I'm a little bit worried about not being able to do some of these resolutions for two reasons. One, many of them aren't measurable, which is one of the tenets of good goal-setting. Two, some of them are contingent on things beyond my control, like being published and getting my hip back in shape sooner rather than later.
I also found some useful articles about resolutions:
New Year's Resolutions Generator (from 2013)
10 Ways your Smartphone Can Help you Keep New Year's Resolutions This Time Around
A Harvard professor reveals how to make New Year's Resolutions that you can actually keep
New Year's Resolutions Generator (from 2013)

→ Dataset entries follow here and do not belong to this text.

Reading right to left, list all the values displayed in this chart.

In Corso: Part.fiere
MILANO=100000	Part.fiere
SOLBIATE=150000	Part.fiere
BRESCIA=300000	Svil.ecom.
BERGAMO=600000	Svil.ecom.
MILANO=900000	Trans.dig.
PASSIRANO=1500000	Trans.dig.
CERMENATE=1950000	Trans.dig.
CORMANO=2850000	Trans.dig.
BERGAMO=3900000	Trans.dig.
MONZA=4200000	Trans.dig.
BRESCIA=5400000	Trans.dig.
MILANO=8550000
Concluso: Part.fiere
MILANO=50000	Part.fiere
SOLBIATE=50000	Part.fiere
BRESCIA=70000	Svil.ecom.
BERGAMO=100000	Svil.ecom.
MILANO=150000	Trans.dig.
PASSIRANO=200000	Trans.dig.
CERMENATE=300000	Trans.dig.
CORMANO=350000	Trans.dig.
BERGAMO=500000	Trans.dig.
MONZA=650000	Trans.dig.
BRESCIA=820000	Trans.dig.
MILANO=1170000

10 Ways your Smartphone Can Help you Keep New Year's Resolutions This Time Around
A Harvard professor reveals how to make New Year's Resolutions that you can actually keep
Tuesday, 6 January 2015
Why do I always by the red one?
I don't often buy lipstick because I don't use much of it, but when I do I always buy one that's too bright red. I think the problem is that I shop for make-up with my eyes and not my brain. I find make-up counters very frenetic and overwhelming so my brain usually wants to get in and get out as soon as possible. I also love the colour red in almost all its shades. This is probably my major downfall: I see a crimson, maroon or burgundy that I love and I buy it. My eyes appreciate the colour, but my brain goes to sleep and doesn't remind me that I can't wear red lipstick. Then I get home and put it on and see that it's too bright and artificial-looking for my complexion. I think the reason this happens over and over is that I buy it so infrequently that I've forgotten the lessons of last time by the next time I go.
Does anyone else buy things that are wrong for them on a regular basis?
Friday, 2 January 2015
First meditation of the year
I did my first meditation of the year last night. I had taken a break from daily meditation over the past two weeks or so because my morning routine has been on holiday like the rest of me. Last night I felt the desire for the quiet and wholeness that comes with a good meditation session. I've learned not to put expectations on meditating but to accept what comes. Luckily tonight the experience aligned with my hope. I felt peace and expansiveness; I was untouchable and self-contained - all at the same time.
It occurred to me halfway through that it's been a long time since I meditated 'on' anything. I asked myself if there was anything I felt I needed and the word "courage" came immediately to mind. I didn't question this thought-offering as I would have had I not been immersed in a meditative state; I did mention it was a very good session, didn't I? As I took deep breaths, visualising the drawing in of courage, I had a realisation: I am in this body, but I am not it. Me - the central, essential me - is not this outward body. That is a very powerful understanding and, I realised after a moment, directly related to my call for courage. Since I am not my body, I do not need to be impacted or lessened in any real sense by what happens in the physical world, to my body. I can get through hip pain because it's a surface condition. Writing rejections can't actually cause damage and therefore don't need to carry unproportional weight. I don't need to fear embarrassment or reprimand in interactions with people: they're only perceiving my body. It's a regular human body like everyone else's, but it's not me. Certainly it's a part of me. I will still feel pain and blush with embarrassment, but it need not have any lasting effect.
I'm hoping by writing about this I can hold on to this liberating epiphany. Wouldn't it be wonderful if 2015 were the year I stopped stressing about insubstantial, imagined and uncontrollable things!